Ketiga,dalam rangka perlindungan kepada pihak ketiga, notaris perlu memastikan kepada suami-istri yang membuat akta perjanjian kawin daftar inventarisasi harta yang diperoleh selama dalam ikatan perkawinan yang akan dicantumkan dalam akta. Selain itu perlu dipastikan ada pernyataan yang dibuat oleh suami-istri bahwa harta tersebut tidak pernah ditransaksikan dengan cara apapun, untuk, dan kepada siapapun.

Petunjuk teknis
Mengenai belum adanya petunjuk teknis, Habib menyarankan jika perjanjian kawin yang dibuat setelah perkawinan berlangsung telah dituangkan dalam akta notaris, selanjutnya para pihak mengajukan permohonan penetapan ke pengadilan. Petitumnya, agar pengadilan memerintahkan KUA atau KCS mendaftarkannya atau mencatatkannya perjanjian kawin dimaksud. Jika akan didaftarkan/dicatatkan ke KUA permohonan diajukan ke Pengadilan Agama, dan jika ke KCS diajukan ke Pengadilan Negeri.

Habib menemukan praktik peradilan sebelum putusan MK, ternyata sudah ada perjanjian kawin yang dicatatan atas perintah penetapan pengadilan. Misalnya ditemukan dalam Penetapan No. 239/Pdt.P/1998/PN.Jkt.Sel.; Penetapan No. 326/Pdt.P/2000/PN.Jkt.Bar.; Penetapan No. 207/Pdt/P/2005/PN.Jkt.Tim.; dan Penetapan No.  459/Pdt/P/2007/PN.Jkt.Tim.

Dalam Penetapan No. 207/Pdt/P/2005/PN.Jkt.Tim tersebut majelis hakim mempertimbangkan “bahwa seharusnya para pemohon telah membuat perjanjian perkawinan tentang harta bersama sebelum perkawinan dilangsungkan, akan tetapi karena kealpaan dan ketidaktahuan para pemohon sehingga baru sekarang para pemohon berniat membuat perjanjian pemisahan harta bersama”. Majelis juga menimbang bahwa “pada kutipan akta perkawinan para pemohon ternyata tidak terdapat catatan tentang perjanjian perkawinan”; dan bahwa Pengadilan tidak menemukan “hal-hal yang bertentangan dengan hukum, agama dan kesusilaan, karena itu permohonan para pemohon beralasan untuk dikabulkan”.

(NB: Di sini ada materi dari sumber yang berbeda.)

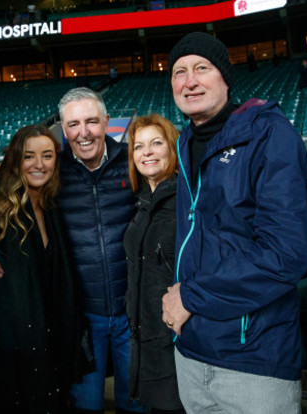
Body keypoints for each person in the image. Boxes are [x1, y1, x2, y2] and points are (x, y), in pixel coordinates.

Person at [162, 32, 307, 413]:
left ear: (226, 78)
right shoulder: (184, 142)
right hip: (191, 350)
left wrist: (189, 296)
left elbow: (288, 253)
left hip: (254, 361)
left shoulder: (269, 133)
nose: (189, 80)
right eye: (179, 72)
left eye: (202, 68)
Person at [0, 87, 141, 414]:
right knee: (85, 403)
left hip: (130, 312)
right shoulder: (54, 171)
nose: (84, 132)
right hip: (80, 317)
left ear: (107, 122)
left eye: (92, 121)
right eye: (74, 124)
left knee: (134, 401)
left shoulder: (133, 162)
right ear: (64, 129)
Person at [0, 124, 93, 413]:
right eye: (29, 156)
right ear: (15, 160)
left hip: (46, 337)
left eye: (47, 156)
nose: (38, 164)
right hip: (4, 344)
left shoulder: (51, 207)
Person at [123, 114, 184, 414]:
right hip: (146, 343)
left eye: (156, 143)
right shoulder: (143, 200)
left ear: (172, 149)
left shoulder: (187, 200)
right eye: (139, 146)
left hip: (177, 344)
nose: (146, 152)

Zudan menyatakan putusan MK tidak perlu dibuat petunjuk teknis khusus karena otomatis sudah berlaku. Putusan MK bersifat final dan mengikat. Namun ia mengakui bahwa proses sosialisasi masih terus berlangsung ke seluruh unit terkait di bawah Dirjen Dukcapil. “Kalau itu nggak perlu aturan teknis, petugasnya yang mungkin belum tahu, surat edaran sedang kita rapikan,” katanya pada hukumonline.